***** Extrait fourni *****
Enfin, après l'effondrement de l'URSS, quand l'île s'est retrouvée privée de la sponsorisation soviétique, même dans le contexte du blocus économique américain permanent, le Cuba de Fidel Castro a affronté de dures épreuves et il les a néanmoins surmontées. Fidel a réussi à au moins faire match nul avec la propagande américaine, lorsque les Cubains mécontents ont commencé à fuir massivement vers les Etats-Unis. Comme un authentique maître des arts martiaux orientaux, le leader cubain a paré un mouvement d'attaque des Américains pour contre-attaquer immédiatement. D'un geste généreux, il a expédié aux Etats-Unis son opposition accompagnée de la lie de la société cubaine. C'est-à-dire qu'il a offert la mafia cubaine à son "petit voisin septentrional" comme si celui-ci n'avait déjà pas assez de la sienne propre. Fidel peut par conséquent se permettre le luxe d'ironiser avec indulgence à propos des Etats-Unis. David avait vaincu plusieurs fois Goliath.
On peut ne pas aimer Castro. Et même le haïr. Mais pour rester objectif, force est d'admettre plusieurs choses incontestables.
*****
__Tâche assignée A__.
D'après l'extrait fourni, qu'est-ce que Fidel a expédié aux États-Unis d'un geste généreux ?
__Tâche assignée B__.
Résumez en trois phrases l'extrait sur le Cuba de Fidel Castro.
***** Enregistrements affichés *****
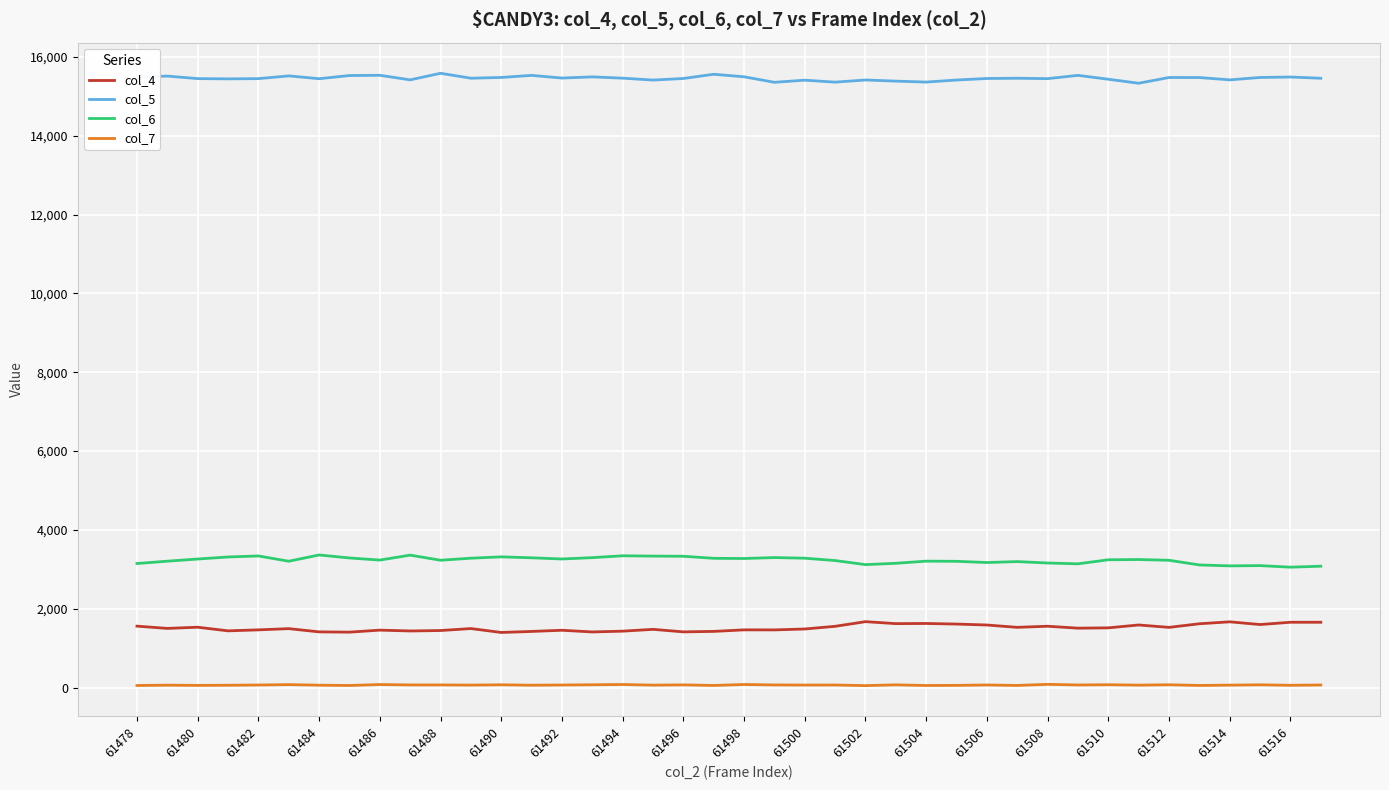

At how many categories does at least one series exceed 10697?

40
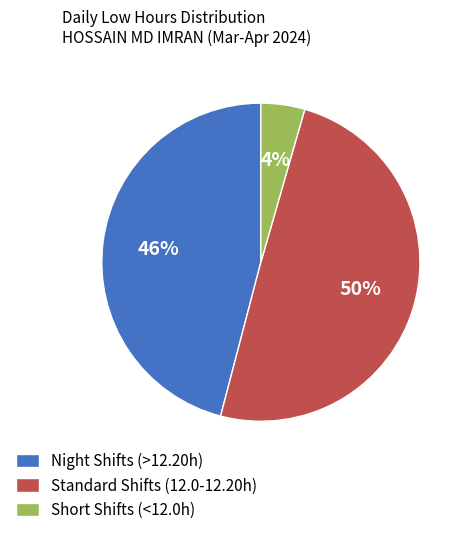

Is there a majority slice in this chart?

No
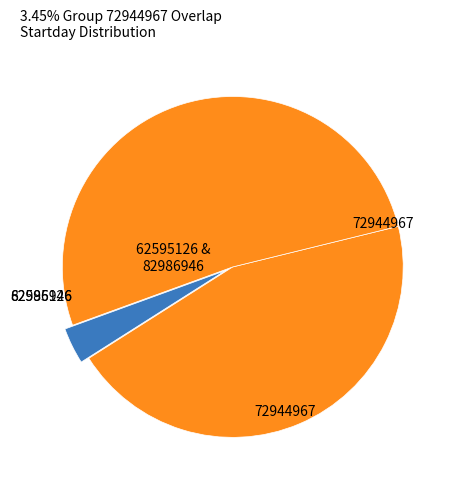

How many segments does this pie chart have?

3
*****
__Réponse A__.
Son opposition, accompagnée de la lie de la société cubaine.

__Réponse B__.
Après l'effondrement de l'URSS, le Cuba de Fidel Castro, privé de la sponsorisation soviétique et soumis au blocus économique américain permanent, a affronté de dures épreuves et les a surmontées. Lorsque les Cubains mécontents ont commencé à fuir massivement vers les États-Unis, Fidel a contre-attaqué en y expédiant son opposition et la lie de la société cubaine, ce qui lui permet d'ironiser avec indulgence à propos des États-Unis. On peut ne pas aimer Castro, voire le haïr, mais pour rester objectif, il faut admettre plusieurs choses incontestables.